Bei aller Pseudowissenschaftlichkeit stellt sich die Frage: Gibt es überhaupt einen nachweislichen Nutzen beim Manifestieren? Brigitte Boothe, emeritierte Psychologieprofessorin der Universität Zürich, hat mehrfach über die Psychologie des Wünschens publiziert. Manifestationen nennt sie denn auch wunscherfüllende Vorstellungen, und sie sieht sie als Weg, unser Befinden zu verbessern. «Solche Imaginationen können euphorisierend wirken. Sie lassen uns besser warten», sagt sie. Sie helfen uns dabei, Dinge auszuhalten, auf die wir wenig oder sogar gar keinen Einfluss nehmen können. «Psychoanalytisch würden wir sagen: Überall, wo ich nicht handeln kann, helfen diese Imaginationen zumindest, nicht in Dysphorie zu versinken.» Wie ein Bonbon, das hilft, den ärgsten Hunger eine Weile zu unterdrücken.

Natürlich sei es möglich, dass diese Euphorie positive Handlungen nach sich ziehe, räumt Brigitte Boothe ein: «Wenn ich mir immer wieder vorstelle, eine erfolgreiche Anwältin zu sein, die gerade einen Prozess gewonnen hat, strahle ich diese Sicherheit und Positivität auch aus – und gelange womöglich tatsächlich zum Ziel.»

In einer aufgeklärten Welt nimmt unser metaphysisches Bedürfnis nicht ab – im Gegenteil.

In einer aufgeklärten Welt nimmt unser metaphysisches Bedürfnis nicht ab – im Gegenteil.

Michael Buholzer / Keystone

Bloss: Wenn nun dieser Erfolg nicht eintrifft, man als Anwältin dann doch keine Prozesse gewinnt, kann die Euphorie ziemlich schnell in Ernüchterung kippen. Und dann dürften die Affirmationen eher das Gegenteil bewirken: Sie frustrieren. Überzeugte Manifestations-Coachs würden dagegenhalten: Nicht zu manifestieren, ist auch keine Lösung. Dann überlassen wir unseren Unsicherheiten und Zweifeln in unserem Unterbewusstsein das Feld.
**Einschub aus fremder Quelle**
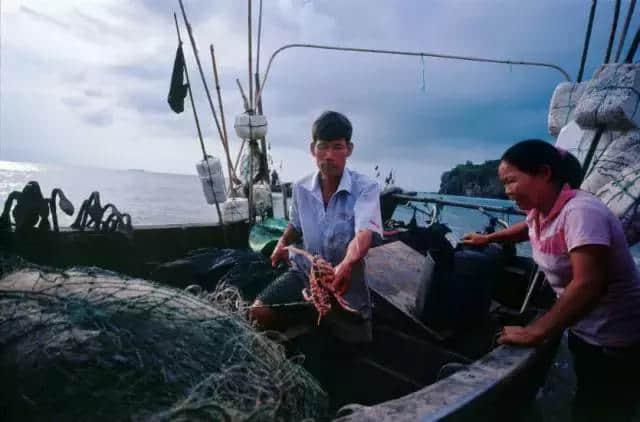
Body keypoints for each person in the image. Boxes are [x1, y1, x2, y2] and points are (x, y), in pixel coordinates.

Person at [462, 139, 640, 421]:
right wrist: (489, 238)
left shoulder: (581, 212)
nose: (506, 191)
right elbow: (528, 228)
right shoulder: (541, 210)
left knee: (600, 409)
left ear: (544, 173)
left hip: (614, 340)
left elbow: (588, 285)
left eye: (511, 181)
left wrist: (536, 332)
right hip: (585, 329)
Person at [249, 111, 383, 343]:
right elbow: (295, 225)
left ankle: (318, 319)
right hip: (304, 273)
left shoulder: (366, 188)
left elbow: (364, 234)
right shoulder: (301, 188)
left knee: (356, 343)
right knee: (257, 313)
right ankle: (301, 323)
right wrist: (281, 244)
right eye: (323, 147)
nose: (329, 156)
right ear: (313, 149)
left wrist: (347, 264)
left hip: (343, 280)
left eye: (337, 147)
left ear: (349, 149)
Das Unterbewusstsein heisst in der Psychoanalyse das Unbewusste. «Natürlich beeinflussen wir das Unbewusste unentwegt, positiv wie negativ», sagt Brigitte Boothe. «Und ja, man kann in seinem Leben ganz schreckliche Leitsätze verinnerlicht haben.» Psychologen sprechen von dysfunktionalen Überzeugungen. Coachs, die sich auf psychologische Erkenntnisse stützen, würden nun betonen, dass Manifestationen diese negativen Leitsätze lösen und sie durch positive ersetzen könnten. Boothe ist skeptisch: «Um dysfunktionale Überzeugungen aufzubrechen, braucht es ernsthafte Auseinandersetzung mit sich selbst, die oft erst in tiefgehender Selbstbefragung und im therapeutischen Dialog gelingt.»
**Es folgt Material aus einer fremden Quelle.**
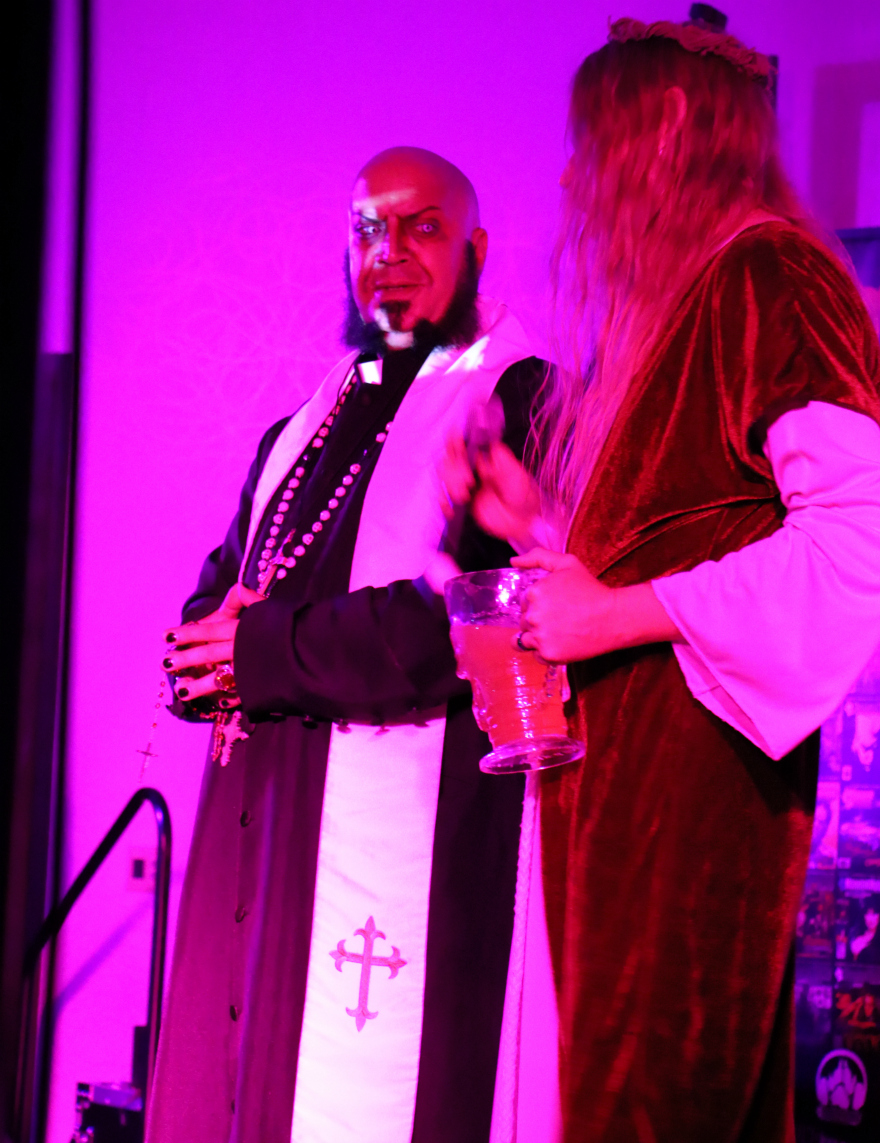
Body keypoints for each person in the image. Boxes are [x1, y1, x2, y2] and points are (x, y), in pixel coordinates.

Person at [441, 19, 880, 1141]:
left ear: (670, 128)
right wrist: (535, 524)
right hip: (626, 810)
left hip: (690, 815)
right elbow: (682, 537)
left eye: (590, 145)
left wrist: (609, 612)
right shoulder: (696, 302)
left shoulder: (771, 279)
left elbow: (854, 544)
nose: (569, 179)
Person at [148, 146, 545, 1143]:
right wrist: (201, 659)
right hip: (258, 851)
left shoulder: (517, 399)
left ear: (477, 251)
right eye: (369, 229)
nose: (390, 252)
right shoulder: (300, 429)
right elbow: (212, 603)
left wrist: (254, 652)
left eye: (422, 227)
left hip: (414, 859)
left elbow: (459, 619)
Unter bestimmten Umständen könnten wunscherfüllende Vorstellungen unser Wohlbefinden vorübergehend verbessern, sagt Boothe. Doch sie betont: «Um den Herausforderungen der Realität gewachsen zu sein, brauchen wir Wissen, Kompetenz und die Fähigkeit, mit Rückschlägen umzugehen.» Nicht umsonst lernten wir lebenslang, Situationen und Risiken zu beurteilen und kritisch zu denken: «Das können wir nicht einfach ausschalten und so tun, als wäre alles schön und fein.»
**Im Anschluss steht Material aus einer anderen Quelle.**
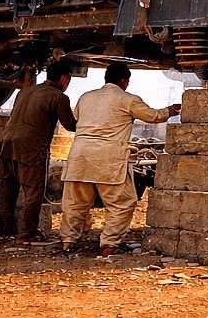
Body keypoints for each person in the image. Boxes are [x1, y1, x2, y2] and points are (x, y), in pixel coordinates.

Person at [60, 62, 179, 256]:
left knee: (75, 204)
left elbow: (77, 119)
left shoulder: (86, 97)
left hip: (79, 157)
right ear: (124, 81)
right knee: (123, 203)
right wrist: (171, 111)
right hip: (108, 159)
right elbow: (153, 116)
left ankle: (68, 241)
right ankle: (109, 243)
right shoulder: (127, 99)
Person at [0, 60, 76, 242]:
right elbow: (71, 125)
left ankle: (6, 229)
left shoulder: (24, 91)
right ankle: (26, 233)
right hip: (30, 149)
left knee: (8, 190)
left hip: (6, 144)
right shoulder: (58, 97)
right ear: (64, 79)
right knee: (34, 192)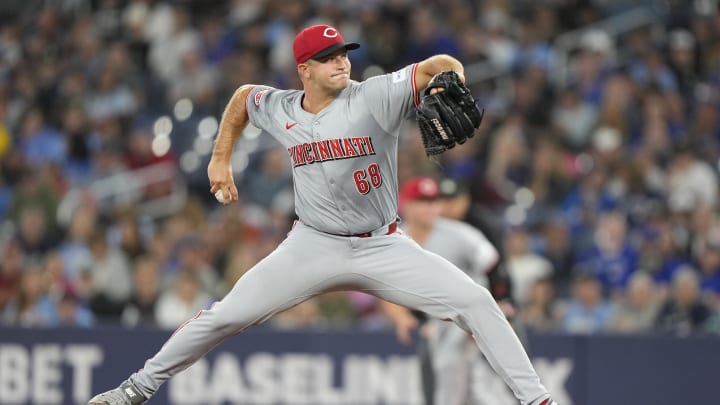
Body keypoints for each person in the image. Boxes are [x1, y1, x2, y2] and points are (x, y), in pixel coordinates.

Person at [88, 24, 557, 405]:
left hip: (382, 244)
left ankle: (537, 401)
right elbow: (243, 98)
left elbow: (438, 66)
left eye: (344, 54)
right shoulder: (281, 107)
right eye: (330, 58)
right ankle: (135, 389)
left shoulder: (374, 96)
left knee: (475, 301)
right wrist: (220, 157)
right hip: (313, 244)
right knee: (223, 316)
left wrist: (450, 77)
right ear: (304, 70)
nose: (342, 62)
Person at [381, 176, 519, 405]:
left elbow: (494, 265)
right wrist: (401, 318)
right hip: (439, 321)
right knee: (461, 384)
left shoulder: (459, 233)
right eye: (422, 201)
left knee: (457, 372)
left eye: (433, 201)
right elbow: (381, 283)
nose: (430, 208)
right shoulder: (396, 240)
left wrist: (499, 302)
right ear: (407, 205)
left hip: (473, 312)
Hat Amanda Nold nun die Wohnung im Zürcher Kreis 3 erhalten? Letztlich ist das gar nicht wichtig. Wer glaubt, dass Manifestationen funktionieren, wird auch bei einer Absage davon überzeugt sein, dass es so kommen musste. Nold würde nur jene Wohnung erhalten, die für sie bestimmt ist. Und wer weder an ein Universum noch an ein Schicksal glaubt, den wird auch eine Zusage nicht überzeugen.

Wir bekommen die Stadtwohnung in Zürich im Kreis 3.